All this seems to me like simple common sense. It stands to reason that people tend to get politically mobilized when they’re competing for fewer resources and see their civic ideals as being under attack by an administration they oppose. Krugman only loses me when he confesses that this is not how “it was supposed to work.”“Right-wing extremism may be the same as it ever was, but it clearly has more adherents now than it did a couple of years ago. Why? It may have a lot to do with a troubled economy.
“True, that’s not how it was supposed to work. When the economy plunged into crisis, many observers — myself included — expected a political shift to the left. After all, the crisis made nonsense of the right’s markets-know-best, regulation-is-always-bad dogma. In retrospect, however, this was naïve: voters tend to react with their guts, not in response to analytical arguments — and in bad times, the gut reaction of many voters is to move right.”
“That’s the message of a recent paper by the economists Markus Brückner and Hans Peter Grüner, who find a striking correlation between economic performance and political extremism in advanced nations: in both America and Europe, periods of low economic growth tend to be associated with a rising vote for right-wing and nationalist political parties. The rise of the Tea Party, in other words, was exactly what we should have expected in the wake of the economic crisis.”
I’m happy to concede that it’s hard to believe that “the markets-know-best [and] regulation-is-always-bad” when employment’s hovering around 10%. Indeed, it’s hard to believe that under any circumstances, which is probably why practically no one does--not even, I gather, the freshwater economists Krugman is always disparaging. The last time I looked, the Tea Partiers haven’t taken to the streets to uphold the efficient market hypothesis. They're there like every other citizen-activist, to advance their interests and (regrettably illiberal) ideals.

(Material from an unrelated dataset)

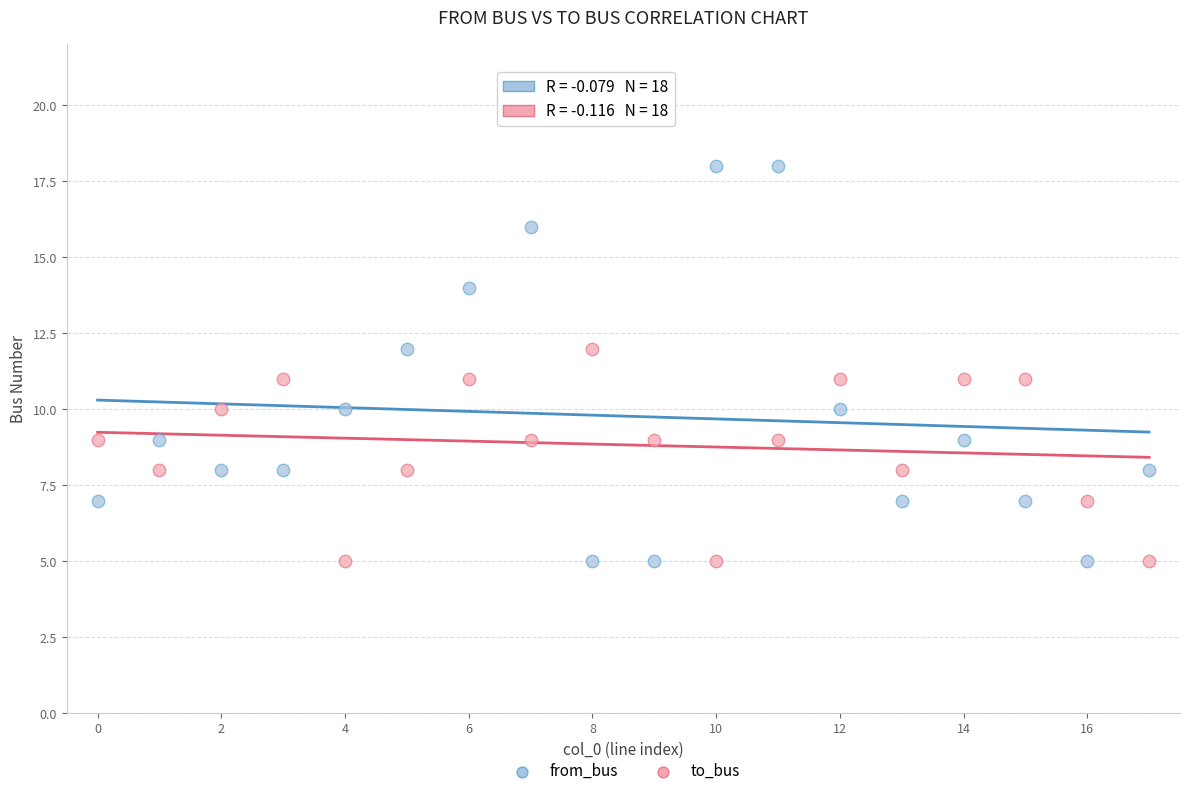

Across all data points, what is the range of Y values (max minus min)?

13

It’s one thing to suspend the presumption that the market always knows best during hard times, but something else to jump to the counter-presumption that, at least when it comes to allocation of public or partly public goods, the political process always knows better. That’s something that the Tea Partiers seem to be skeptical about. But it's something that people committed to having the state intervene more ambitiously in private economic affairs must believe. Liberalism only makes sense insofar as the political process tends to allocate resources in a way that's tolerably efficient, and morally acceptable.
Believing that's so makes a certain amount of theoretical and ethical sense insofar as every citizen’s political preferences are represented and the political process responds to their relative intensity by allowing elected representatives to trade votes on which their constituents have weak preferences to secure outcomes that they strongly prefer. But that means that conservative preferences count too, even when they're gut reactions that don't measure up to Krugman's idea of "analytical argument."
Krugman would be a more persuasive liberal if he could manage to sound more like a democrat.